Hi
I do not have access to the neo4j UI console due to ports mis-configurations in kubernetes, however I am able to import files and load files from a nodes and relationships files in a db called userdb. I can also see the folder in databases dir.
However to use this when i try to use cypher-shell for creating the database it does not seem to work.
With cypher-shell "Create dababase userdb" resulting in
Upsupported administration command: create database userdb
I have searched and neo4j-admin also does not have the create command.
I would appreciate any help.
Thanks in advance
Thanks
Open your Neo4j browser and click on the database icon at top left. When clicked you will see a dropdown list of databases. In your case you will see 'neo4j' and 'system'. select 'system' . Run the query "SHOW DATABASES". This will show all the databases . Execute the Cypher query: CREATE DATABASE userdb. Once successful, rerun the SHOW DATABASES and now you should see you db name. Also check to see if the db is active. Now in the left db dropdown select your db.
./bin/neo4j-admin database import full neo4j —nodes=/import/nodes.csv —relationships=/import/edges.csv —trim-strings=true
This is the command that I have to load into the neo4j pods, but when I tried to execute it in the neo4j (which is running in kubernetes pods) it asked me to shut down the server.
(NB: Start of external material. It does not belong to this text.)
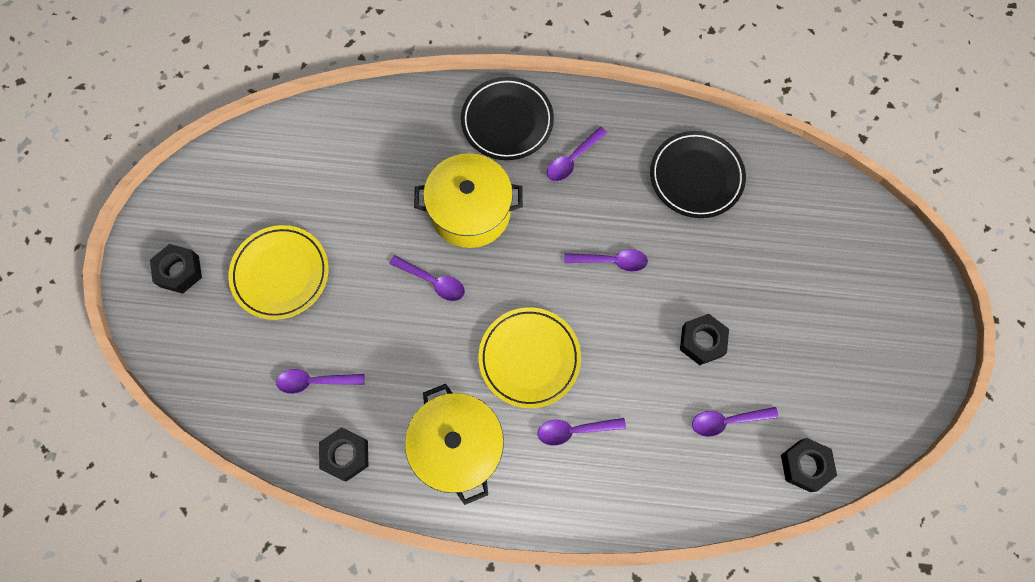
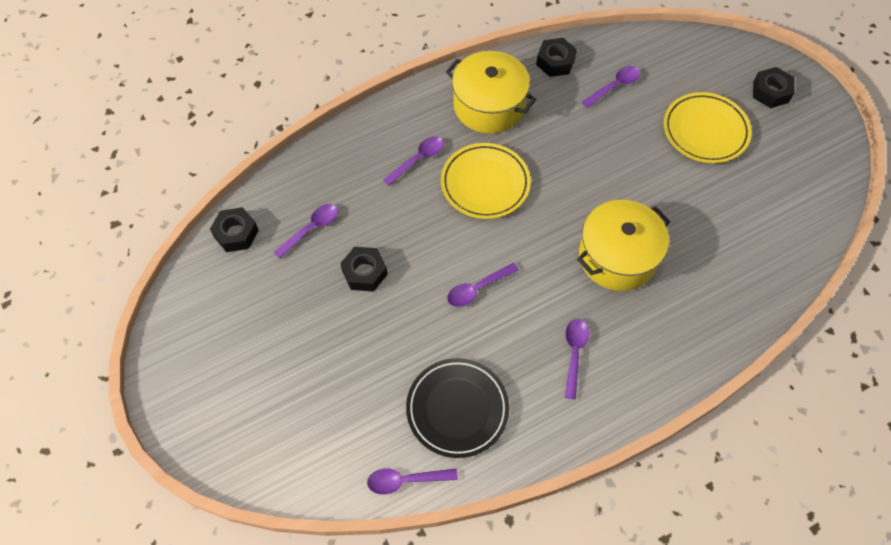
camera: 145 degrees right, 10 degrees down
(433, 281) = (597, 191): purple spoon -> purple spoon (406, 480)
(507, 121) = (656, 351): black plate -> none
When I did that it kicked me out of the pods, wondering now where should I run the neo4j-admin command
If I were to use LOAD CSV which I have used in the past but requires me to understand the schema and appropriately add them into my LOAD CSV where I want to make connections etc.
However in this case this is an external dataset and please suggest how I go about loading it.
Once applied, the pod will restart but Neo4j won't be running. Instead, it will run a dummy process that outputs a message indicating it's in maintenance mode.
Then you can exec into the pod and perform your offline import.
This is what I have ended up using for loading the nodes:
LOAD CSV WITH HEADERS FROM "file:///nodes_load.csv" AS row
CALL apoc.create.node([row.LABEL],{node_id:row.node_id, node_index:row.node_index})
yield node
return count(*)
And it was quick,
However when loading the relationships which are about 5M:
Do you have indexes on START_ID and END_ID? Not having those (indexes to enable you to find the relationship ends quickly) is almost always the cause of poor performance loading relationships.
Not that I'm suggesting apoc is the cause of your performance issue but why complicate matters with apoc when this could have been without the need for apoc and as described at
I had the constraints set on all the source and target properties, so assuming that would create the indexes as well.
I let the script run over the weekend and it took about 36 hours for 130k nodes and 4.5M relationships.
Thanks for all the help
It is documented that creating property uniqueness or key constraints will create indexes as well. Having said that, it still seems pretty slow - did you try using LOAD CSV directly, without involving apoc?